To analyze the engagement patterns of the “National Geographic” Facebook page by applying text mining techniques on the posts. The goal is to identify key themes, frequent topics, and clusters of related words, providing insights into the page’s content and audience interaction.
# Load required libraries
library(tm)
library(Rfacebook)
library(wordcloud)
library(SnowballC)
library(lda)
# Step 1: Facebook API Data Collection
token <- "YOUR_FACEBOOK_API_TOKEN"
N_timeline <- getPage(page = "NatGeo", token, n = 2000)
test <- N_timeline$message
test <- test[!is.na(test)]
# Step 2: Text Cleaning
myCorpus <- Corpus(VectorSource(test))
myCorpus <- tm_map(myCorpus, content_transformer(tolower))
myCorpus <- tm_map(myCorpus, removePunctuation)
myCorpus <- tm_map(myCorpus, removeNumbers)
myCorpus <- tm_map(myCorpus, removeWords, stopwords("english"))
# Step 3: Word Cloud
TDM <- TermDocumentMatrix(myCorpus, control=list(wordLengths=c(2, Inf)))
m <- as.matrix(TDM)
wordFreq <- sort(rowSums(m), decreasing=TRUE)
wordcloud(words=names(wordFreq), freq=wordFreq, scale=c(5, 0.5), min.freq=40)
# Save Word Cloud
png("images/wordcloud_facebook.png", width = 800, height = 800)
wordcloud(words=names(wordFreq), freq=wordFreq, scale=c(5, 0.5), min.freq=40)
dev.off()
[Fig. Word Cloud of National Geographic Facebook Page]
# Step 4: Bar Plot
barplot(subset(wordFreq, wordFreq>=40), las=2)
[Fig. Bar Chart of Word Frequencies]
# Step 5: Clustering (Dendrogram)
plot(hclust(dist(wordFreq)))
# Save Dendrogram
png("images/dendrogram_facebook.png", width = 800, height = 600)
plot(hclust(dist(wordFreq)))
dev.off()
[Fig. Dendrogram for Text Clustering]
# Step 6: Topic Modeling (LDA)
corpusLDA <- lexicalize(myCorpus)
ldaModel <- lda.collapsed.gibbs.sampler(corpusLDA$documents, K=10, vocab=corpusLDA$vocab, burnin=9999, num.iterations=1000, alpha=1, eta=0.1)
top.words <- top.topic.words(ldaModel$topics, 10, by.score=TRUE)
[Fig.

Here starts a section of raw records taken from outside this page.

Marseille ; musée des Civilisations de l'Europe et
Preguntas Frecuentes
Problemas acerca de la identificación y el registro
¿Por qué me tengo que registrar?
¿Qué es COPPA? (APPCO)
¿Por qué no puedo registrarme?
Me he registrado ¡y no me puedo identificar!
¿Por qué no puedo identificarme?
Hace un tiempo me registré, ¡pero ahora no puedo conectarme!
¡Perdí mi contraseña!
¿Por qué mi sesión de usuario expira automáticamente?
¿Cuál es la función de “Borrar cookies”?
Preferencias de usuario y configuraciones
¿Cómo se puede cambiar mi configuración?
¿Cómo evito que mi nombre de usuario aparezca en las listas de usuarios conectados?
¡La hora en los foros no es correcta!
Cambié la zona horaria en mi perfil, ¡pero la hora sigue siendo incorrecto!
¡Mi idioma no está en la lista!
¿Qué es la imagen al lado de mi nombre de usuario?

Topic Modeling Output]
The full code for this project, including data collection, text cleaning, word cloud generation, clustering, and topic modeling, is available on GitHub.
Key tools and libraries used in this project:
In this project, we successfully analyzed the engagement patterns of the “National Geographic” Facebook page through various text mining techniques. Key findings indicate a strong focus on wildlife photography and conservation. Future improvements could involve sentiment analysis to determine audience reactions and further investigation into time-based engagement trends.